Thursday, November 20, 2003

There have been pounding sounds for several nights now, but instead of Improvised Explosive Devices blowing up at nearby Baghdad University, they appear to be the sound of coalition forces targeting safe houses used by insurgents just south and west of the city. The photographers still rush up to the 10th floor at night to try and see what’s going on, but they’re not rolling out of the hotel at every blast the way they used to. The military likes to give these operations names like Iron Hammer and Ivy Cyclone II.

The city seems to have more concrete barriers on the streets than ever before. Apart from the ones placed in front of sensitive locations, it’s not clear what the barriers do when they’re placed in the streets, except slow down trafb in places where you’d think this was undesirable. The jams trap coalition convoys as well as Iraqis. Apparently these things are made in the north and cost a fortune to transport here via flatbed truck. They certainly aren’t preventing any shootings or stopping any mortars and they help make the place look even more under siege. On Abu Nawass Street, which runs along the south bank of the Tigris opposite the Republican Palace compound, security measures taken not by the coalition but by the news media have allegedly shuttered shops belonging to Iraqis trying to make a living. Go to and scroll to or search for Ghayda Al Ali.

I’ve spent the last two days talking to soldiers who work in mortuary affairs taking care of the bodies of their fallen colleagues, and also talking to the angry families of Iraqi detainees held by coalition forces. Sad on both counts.

There are sixteen mortuary affairs specialists who handle the dead in the greater Baghdad area, and everyday a body comes in that must be tentatively identified, inventoried and placed in a casket to be airlifted home.

On the detainee issue, which has been exacerbated by the departure of the Red Cross, it’s been difficult getting a more detailed response from coalition officials. They acknowledge the system needs improvement.

“I thought the Americans were going to help us, more than Saddam Hussein” said Sadia Mohammed Jabber, whose son has been detained and is missing. “But they are doing nothing but arresting people just because someone says they’re a bad guy or they’re a Ba’athist.”

There are plenty of bad guys who insist they are innocent. But there seem to be just as many cases of bad intelligence, or false accusations because someone has a grudge.

I’m out on a midway break tomorrow Thursday.
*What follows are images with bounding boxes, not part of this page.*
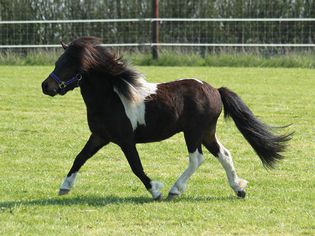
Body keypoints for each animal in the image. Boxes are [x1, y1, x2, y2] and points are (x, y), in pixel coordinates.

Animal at [41, 36, 292, 199]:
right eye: (57, 63)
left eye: (68, 65)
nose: (46, 86)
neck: (112, 98)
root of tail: (215, 90)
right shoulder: (99, 136)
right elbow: (80, 158)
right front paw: (64, 187)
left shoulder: (125, 140)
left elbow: (136, 166)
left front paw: (156, 190)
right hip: (207, 132)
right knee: (224, 154)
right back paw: (238, 188)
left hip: (193, 132)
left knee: (196, 159)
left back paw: (174, 190)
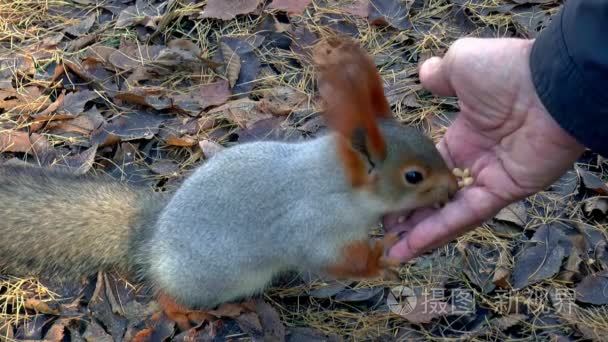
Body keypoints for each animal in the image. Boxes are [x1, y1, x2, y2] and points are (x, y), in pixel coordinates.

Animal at [0, 36, 458, 330]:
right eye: (413, 176)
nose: (454, 190)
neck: (336, 183)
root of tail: (151, 239)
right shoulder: (310, 225)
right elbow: (328, 258)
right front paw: (380, 258)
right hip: (209, 278)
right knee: (167, 293)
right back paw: (182, 311)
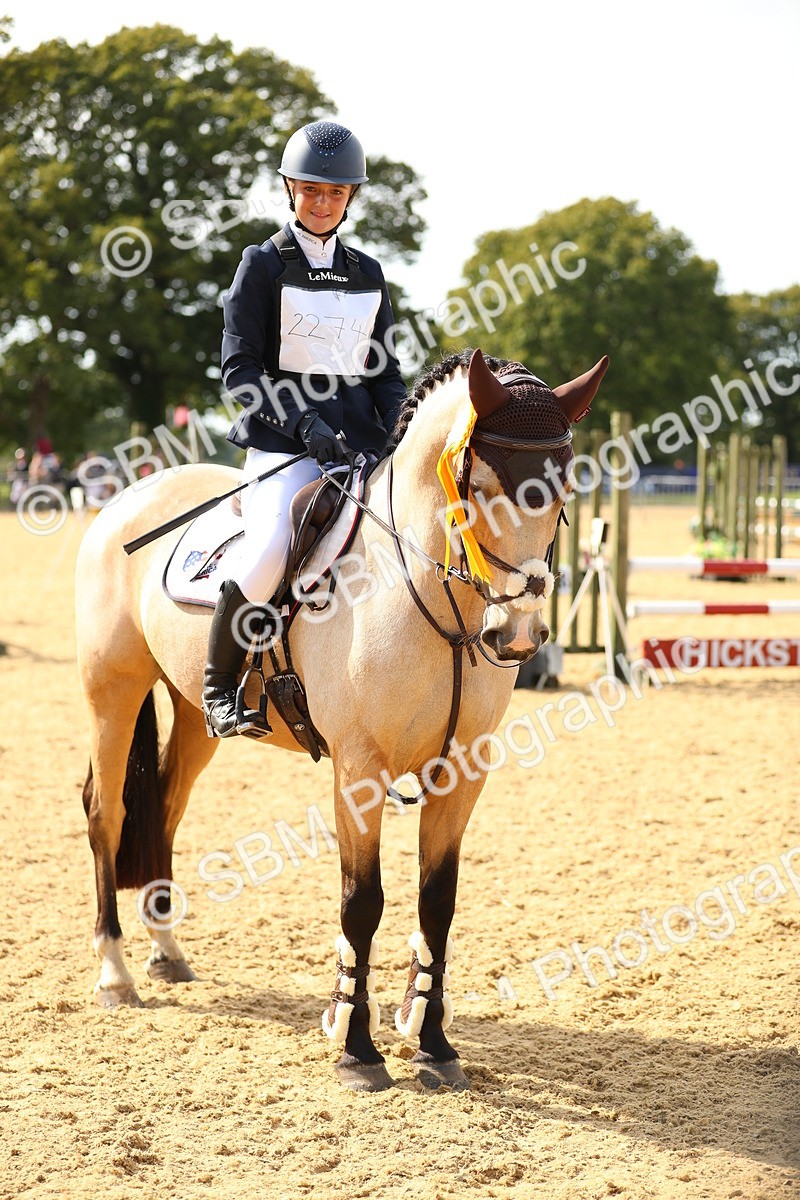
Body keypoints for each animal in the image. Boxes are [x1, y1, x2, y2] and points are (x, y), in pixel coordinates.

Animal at [75, 346, 608, 1092]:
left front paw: (433, 1042)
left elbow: (437, 902)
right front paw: (357, 1047)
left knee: (166, 811)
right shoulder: (359, 770)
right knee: (109, 813)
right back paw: (115, 972)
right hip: (113, 692)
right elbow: (363, 902)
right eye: (476, 486)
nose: (519, 634)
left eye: (562, 493)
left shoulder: (462, 772)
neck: (425, 597)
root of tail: (130, 495)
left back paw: (166, 951)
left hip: (189, 711)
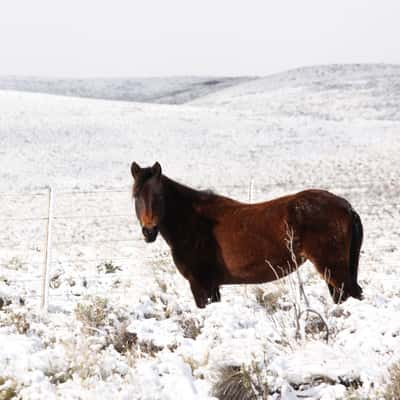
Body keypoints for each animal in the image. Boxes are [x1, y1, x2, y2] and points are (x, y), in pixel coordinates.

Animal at [131, 161, 362, 308]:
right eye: (135, 196)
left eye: (159, 197)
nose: (149, 231)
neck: (193, 221)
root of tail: (346, 207)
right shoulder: (213, 286)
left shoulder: (201, 284)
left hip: (332, 269)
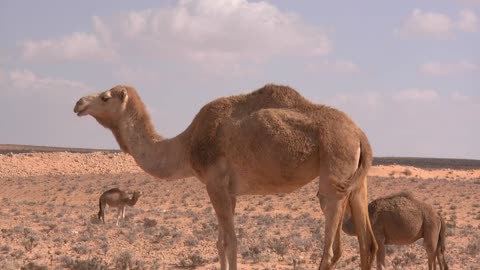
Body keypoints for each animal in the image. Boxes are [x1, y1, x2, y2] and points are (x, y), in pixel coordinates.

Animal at [73, 84, 376, 270]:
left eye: (105, 96)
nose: (78, 103)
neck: (186, 145)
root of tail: (359, 132)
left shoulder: (215, 183)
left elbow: (230, 243)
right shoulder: (228, 191)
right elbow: (221, 243)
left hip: (335, 167)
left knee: (332, 246)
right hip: (357, 179)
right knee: (368, 243)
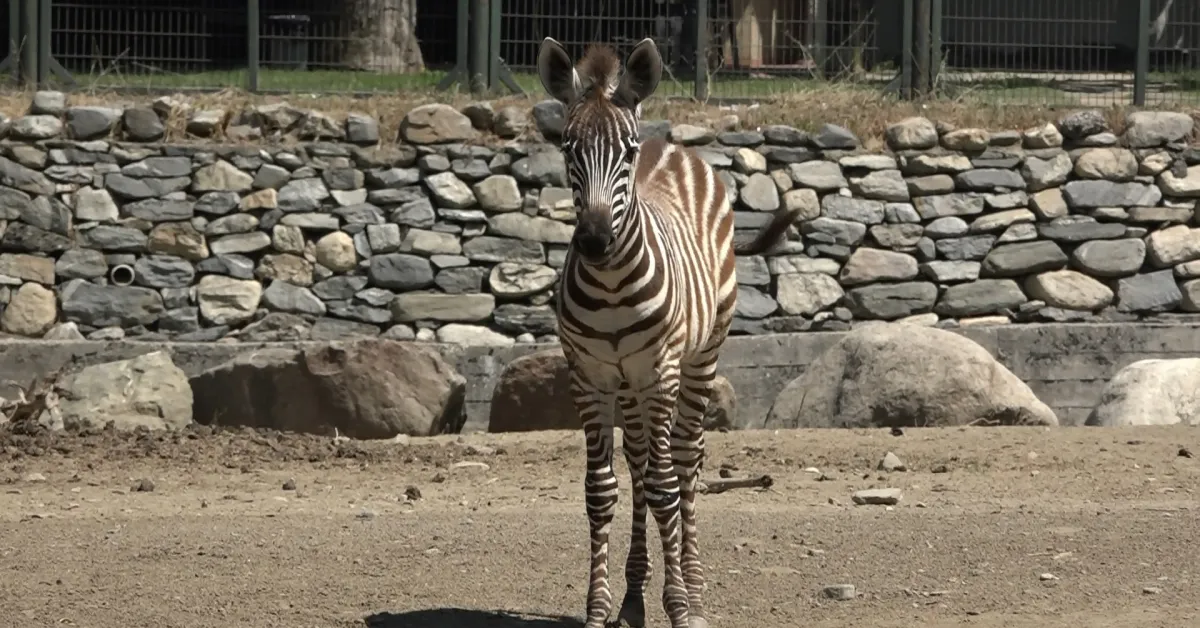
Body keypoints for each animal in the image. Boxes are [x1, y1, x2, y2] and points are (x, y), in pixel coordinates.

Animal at [536, 37, 802, 628]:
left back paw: (694, 592)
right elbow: (602, 491)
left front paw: (680, 605)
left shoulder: (660, 372)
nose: (593, 241)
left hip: (699, 357)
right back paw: (634, 598)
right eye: (567, 148)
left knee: (684, 461)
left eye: (627, 152)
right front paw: (599, 610)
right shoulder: (588, 375)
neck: (612, 285)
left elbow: (664, 487)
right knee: (639, 462)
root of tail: (674, 146)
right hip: (629, 380)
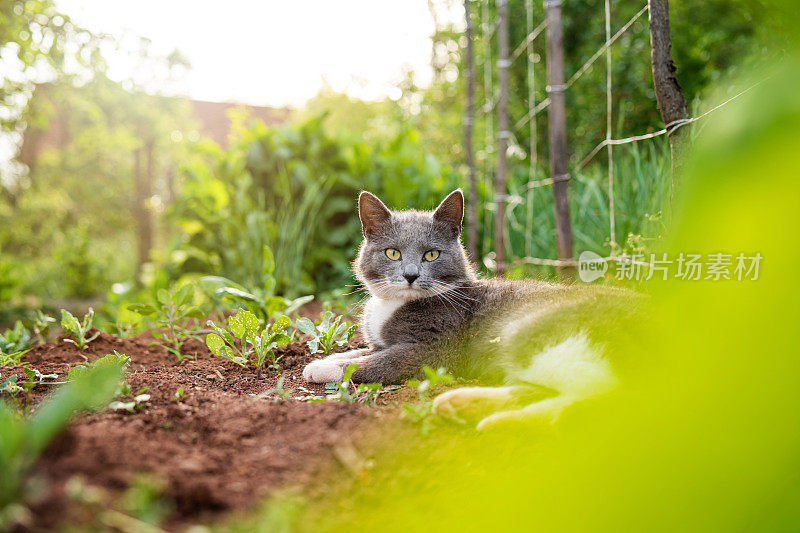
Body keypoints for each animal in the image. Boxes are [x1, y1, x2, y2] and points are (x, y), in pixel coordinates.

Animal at [302, 189, 644, 426]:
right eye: (392, 253)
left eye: (431, 254)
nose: (411, 275)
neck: (393, 304)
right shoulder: (381, 341)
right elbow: (359, 352)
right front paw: (321, 360)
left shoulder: (432, 349)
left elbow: (372, 363)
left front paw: (325, 368)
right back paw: (460, 404)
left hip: (529, 330)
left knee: (599, 398)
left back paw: (501, 423)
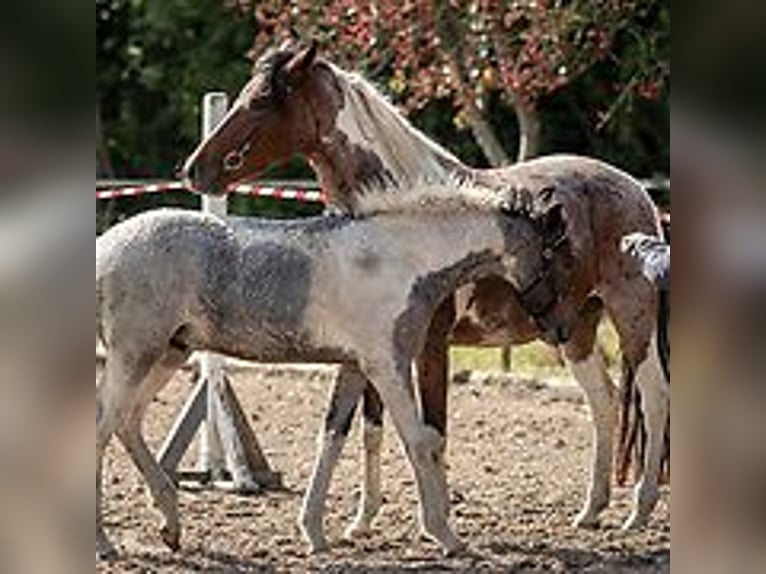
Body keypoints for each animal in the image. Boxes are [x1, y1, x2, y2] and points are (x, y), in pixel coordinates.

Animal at [97, 183, 568, 560]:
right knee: (103, 428)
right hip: (135, 355)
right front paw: (445, 535)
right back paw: (105, 543)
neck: (401, 260)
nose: (562, 329)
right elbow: (419, 441)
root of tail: (104, 246)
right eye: (551, 253)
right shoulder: (387, 365)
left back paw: (171, 525)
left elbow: (333, 439)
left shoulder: (355, 368)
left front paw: (315, 533)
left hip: (168, 354)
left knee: (127, 423)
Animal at [182, 39, 672, 544]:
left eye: (262, 100)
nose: (194, 169)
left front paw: (436, 523)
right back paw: (591, 509)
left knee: (656, 398)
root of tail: (636, 191)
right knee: (604, 401)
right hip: (574, 331)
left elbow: (432, 431)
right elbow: (373, 428)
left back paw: (639, 511)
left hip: (632, 318)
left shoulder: (430, 346)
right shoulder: (374, 348)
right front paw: (364, 519)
You do need to recharge, I think, so that the bureaucracy here does not wear you down and so that you can see stories with either fresh eyes or at least without a totally jaded attitude. Bush is in London vowing to stand firm in Iraq, and soldiers here seem resigned to staying for a long time. But politically-minded types keep throwing around the words “exit strategy.” Most Iraqis I’ve talked to are sufficiently distrustful of all the interest groups here to be seriously worried about an early departure by the Americans.

Meanwhile, it is a little surreal watching the Michael Jackson child molestation press conference live on BBC tonight, from Baghdad.